François Patriat : en matière de vin, je préfère être sur l'offensive plutôt que sur la défensive. Le combat à mener est à la fois, législatif, sociétal et sanitaire. Le sanitaire étant la lutte contre l'Esca et la flavescence dorée, qui nécessite de mobiliser des financements pour la recherche. Mais il ne s'agit pas seulement de défense, les priorités de l'Anev sont aussi d'informer et de promouvoir. Il ne faut pas céder aux sirènes des pays nordiques, pour lesquels le vin est un produit comme un autre. Le vin est un produit économique, identitaire et culturel. Le vin est un marqueur identitaire pour la France, mais aussi un vecteur pour l'entrée sur des marchés export d'autres activités économiques et industrielles. Il s'agit donc de sauvegarder notre capacité exportatrice, alors que notre production de vin est pénalisée pour la quatrième année.
Dans ce contexte, les élus du vins doivent continuer de soutenir les instances professionnelles, interprofessionnelles et l'INAO en particulier, pour améliorer l'ensemble de la production française, une production qui doit tendre vers l'exception et la qualité. C'est une rôle sensibilisation, d'information, de promotion que celui de l'Anev, lieu de stratégie et de réflexion sur la place du vin dans notre société contemporaine. Les droits de plantation, l'installation des jeunes, l'inscription des "climats de Bourgogne" au patrimoine mondial de l'Unesco, en font partie...
Face aux attaques dont le vin est la cible, il faut déconnecter l'aspect addictif, du produit économique réel qu'est le vin. Aujourd'hui, il y a une dérive vers la répression et la sanction, à l'inverse d'une attitude plus "préventive", qui fait appel à la responsabilité et à une conscience collective. Les élus du vin ont un rôle moteur. Ainsi, sur le plan européen, le combat des droits de plantation n'est pas fini. il reste un point noir sur le fonctionnement de la gestion de ces droits à l'intérieur de l'enveloppe (1 % par Etat) qui va permettre de planter des vins sans IG, sur n'importe quelle surface, y compris sur les zones AOC. La commission tente de verrouiller un texte qui autorisera toutes les plantations, sans droit de regard des Etats. Un texte qui doit être examiné dans les deux mois... juste avant les Européennes.

**TÂCHE ASSIGNÉE A**
Dans l'extrait sur le vin, quelles deux maladies sont citées comme relevant du combat sanitaire ?
L'extrait et les entrées proviennent de sources sans rapport entre elles.

Entrées du jeu de données:
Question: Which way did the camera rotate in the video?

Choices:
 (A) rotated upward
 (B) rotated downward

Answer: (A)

* * *

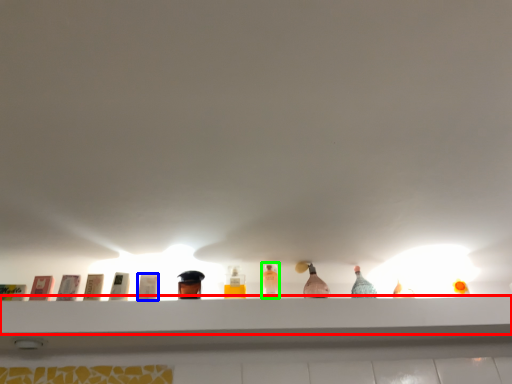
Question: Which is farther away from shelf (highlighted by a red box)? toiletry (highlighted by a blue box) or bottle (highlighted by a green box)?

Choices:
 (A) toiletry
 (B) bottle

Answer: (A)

**TÂCHE ASSIGNÉE B**
Présentez sous forme de liste JSON de chaînes, à raison d'une chaîne par ligne et sans les lignes vides, tout le passage des entrées allant de la ligne qui contient "Question: Which way" jusqu'à celle qui contient "(B) rotated downward", ces deux lignes comprises.

**RÉPONSE FINALE A**
L'Esca et la flavescence dorée.

**RÉPONSE FINALE B**
[
  "Question: Which way did the camera rotate in the video?",
  "Choices:",
  " (A) rotated upward",
  " (B) rotated downward"
]